Exercise: Among the lines below, which ones contain the word "Parker"? Copy every such line.
_____
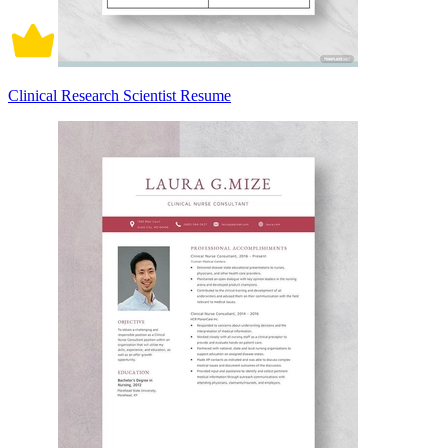
Clinical Research Scientist Resume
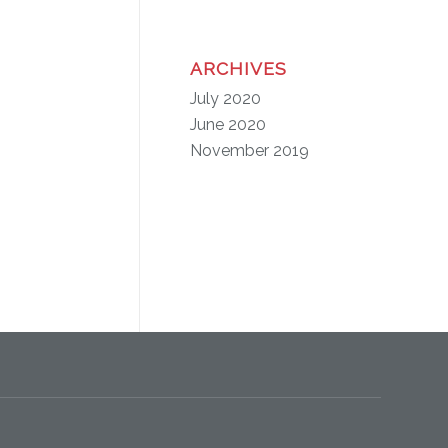
ARCHIVES
July 2020
June 2020
November 2019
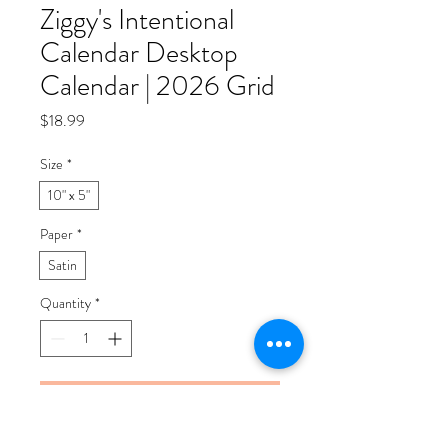
Ziggy's Intentional
Calendar Desktop
Calendar | 2026 Grid
Price
$18.99
Size
*
10" x 5"
Paper
*
Satin
Quantity
*
Add to Cart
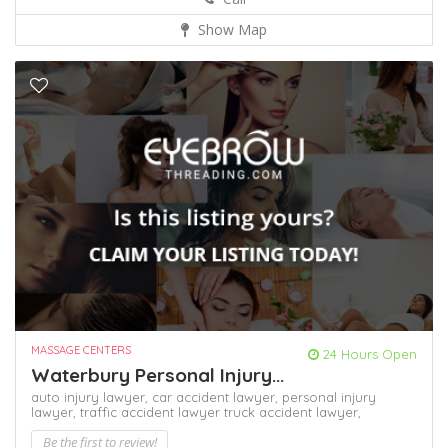
Show Map
MASSAGE CENTERS
24 Hours Open
Waterbury Personal Injury...
auto injury lawyer,
car accident lawyer,
personal injury
lawyer,
traffic accident lawyer
truck accident lawyer,
Be the first to review!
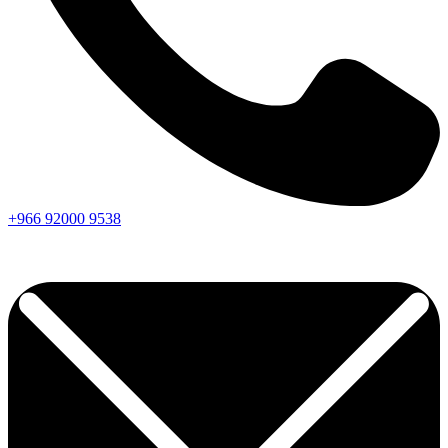
+966
92000
9538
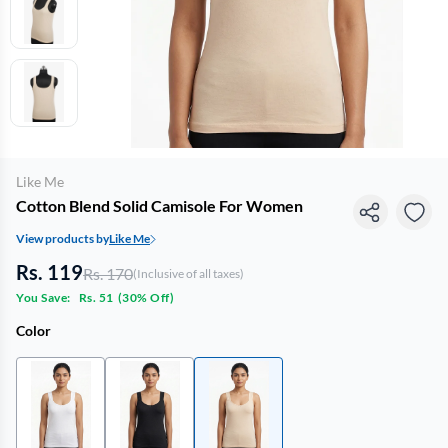
Like Me
Cotton Blend Solid Camisole For Women
View products by
Like Me
Rs. 119
Rs. 170
(Inclusive of all taxes)
You Save:
Rs. 51
(
30% Off
)
Color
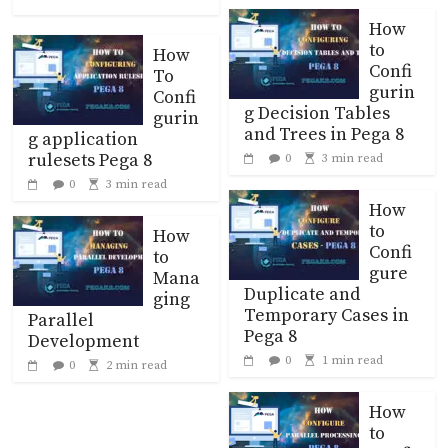
How
to
How
Confi
To
gurin
Confi
g Decision Tables
gurin
and Trees in Pega 8
g application
rulesets Pega 8
0
3 min read
0
3 min read
How
to
How
Confi
to
gure
Mana
Duplicate and
ging
Temporary Cases in
Parallel
Pega 8
Development
0
1 min read
0
2 min read
How
to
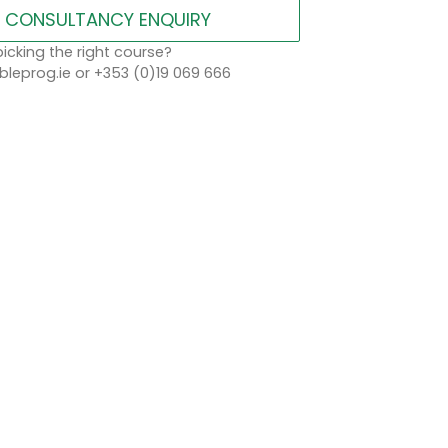
CONSULTANCY ENQUIRY
icking the right course?
leprog.ie or +353 (0)19 069 666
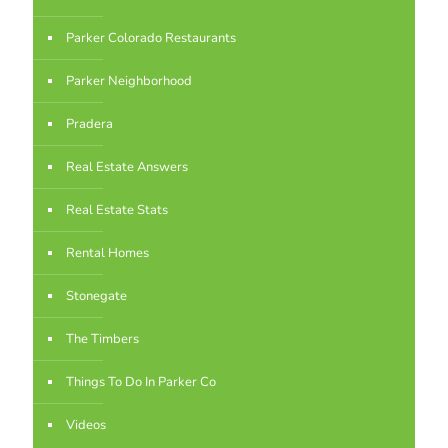
Parker Colorado Restaurants
Parker Neighborhood
Pradera
Real Estate Answers
Real Estate Stats
Rental Homes
Stonegate
The Timbers
Things To Do In Parker Co
Videos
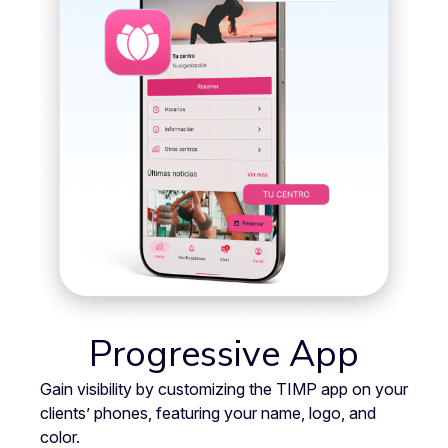
Progressive App
Gain visibility by customizing the TIMP app on your
clients’ phones, featuring your name, logo, and
color.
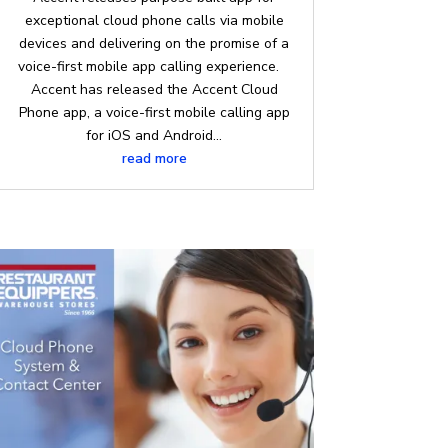
exceptional cloud phone calls via mobile
devices and delivering on the promise of a
voice-first mobile app calling experience.
Accent has released the Accent Cloud
Phone app, a voice-first mobile calling app
for iOS and Android...
read more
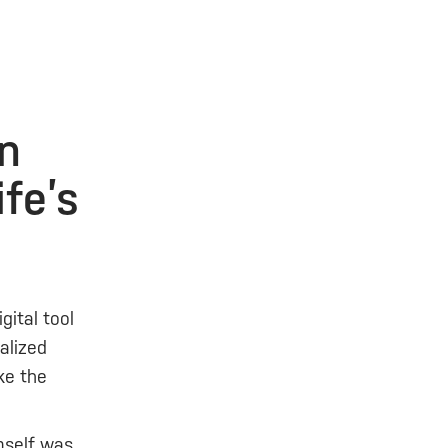
on
ife’s
gital tool
alized
ke the
mself was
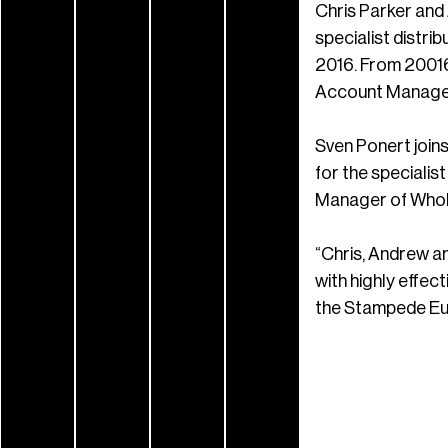
Chris Parker and
specialist distri
2016. From 20016
Account Manager 
Sven Ponert join
for the specialis
Manager of Whol
“Chris, Andrew a
with highly effe
the Stampede Eur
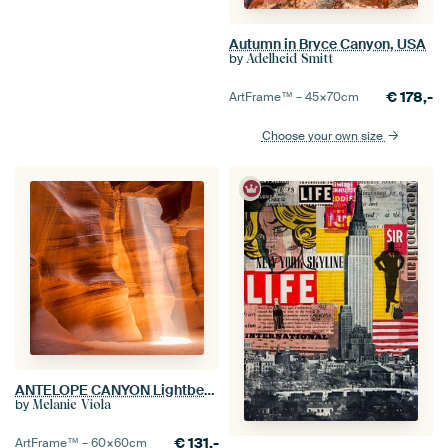
Autumn in Bryce Canyon, USA
by
Adelheid Smitt
€
178,-
ArtFrame™ –
45×70
cm
Choose your own size
ANTELOPE CANYON Lightbeam
by
Melanie Viola
€
131,-
ArtFrame™ –
60×60
cm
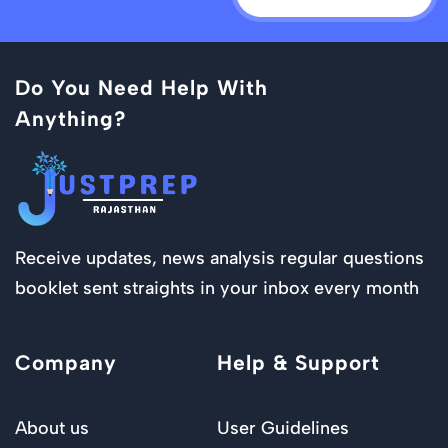
Do You Need Help With
Anything?
Receive updates, news analysis regular questions
booklet sent straights in your inbox every month
Company
Help & Support
About us
User Guidelines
_____
Output of the exercise:
Parker Colorado Restaurants
Parker Neighborhood
Things To Do In Parker Co
Chris Parker and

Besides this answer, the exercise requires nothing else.